- [Action item A] Reproduce everything in the forum thread from "You could try" down to "just about anything.".
- [Action item B] List every username that appears as a post heading in the forum thread.

- [Given passage]
※

Going to try again at making another one tomorrow :thumbsup:


----------



## BondandBigM

You could try and find this sort of thing for the curved end, these look cheap and nasty but it's just to give you an idea.

If you had access to a hacksaw and even just a good file or an angle grinder and some decent steel tube of the right diameter you could probably knock up a usable one yourself.










Cromwell Tools on Portrack or Buck & Hickman on the Cannon Park are on your doorstep and worth a try for tools. Cromwells in particular can usually get you just about anything.


----------



## jsud2002

Glued and left overnight all finished today . I'm getting better .... Slowly :biggrin:


----------



## Rotary Searcher

They look quite good for initial attempts. Maybe I'll order some off you in the future. I have seen the cutting tools used at a craft fair in Germany, the guy was making a belt and the leather was much thicker but they're a good idea if you have a good hammer above them. How are you sewing them?

※

- [Data extract]

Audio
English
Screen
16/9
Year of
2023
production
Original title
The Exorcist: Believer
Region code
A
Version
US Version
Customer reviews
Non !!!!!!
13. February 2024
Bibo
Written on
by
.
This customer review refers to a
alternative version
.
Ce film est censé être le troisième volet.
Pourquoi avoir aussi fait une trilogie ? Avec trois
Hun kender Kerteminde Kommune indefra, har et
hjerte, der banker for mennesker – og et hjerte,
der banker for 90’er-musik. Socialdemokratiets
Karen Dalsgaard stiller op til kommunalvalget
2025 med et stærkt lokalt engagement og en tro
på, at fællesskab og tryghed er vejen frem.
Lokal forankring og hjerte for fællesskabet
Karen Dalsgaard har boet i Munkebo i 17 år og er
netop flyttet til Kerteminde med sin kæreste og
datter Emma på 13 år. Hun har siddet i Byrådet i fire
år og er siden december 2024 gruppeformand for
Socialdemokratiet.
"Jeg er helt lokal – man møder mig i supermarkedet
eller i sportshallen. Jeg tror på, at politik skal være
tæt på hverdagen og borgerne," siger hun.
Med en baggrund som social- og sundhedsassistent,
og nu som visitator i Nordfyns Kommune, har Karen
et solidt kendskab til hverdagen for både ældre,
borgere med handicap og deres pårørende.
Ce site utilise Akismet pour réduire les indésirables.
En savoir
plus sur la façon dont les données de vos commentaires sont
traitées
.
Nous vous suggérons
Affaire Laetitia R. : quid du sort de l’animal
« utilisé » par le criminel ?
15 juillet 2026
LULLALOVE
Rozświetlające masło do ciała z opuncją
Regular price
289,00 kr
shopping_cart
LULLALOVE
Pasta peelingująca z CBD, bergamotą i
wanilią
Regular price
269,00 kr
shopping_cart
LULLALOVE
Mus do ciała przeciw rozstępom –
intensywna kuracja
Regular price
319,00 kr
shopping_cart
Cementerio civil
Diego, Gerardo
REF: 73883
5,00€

※

- [Exercise answer A]
You could try and find this sort of thing for the curved end, these look cheap and nasty but it's just to give you an idea.

If you had access to a hacksaw and even just a good file or an angle grinder and some decent steel tube of the right diameter you could probably knock up a usable one yourself.










Cromwell Tools on Portrack or Buck & Hickman on the Cannon Park are on your doorstep and worth a try for tools. Cromwells in particular can usually get you just about anything.

- [Exercise answer B]
BondandBigM
jsud2002
Rotary Searcher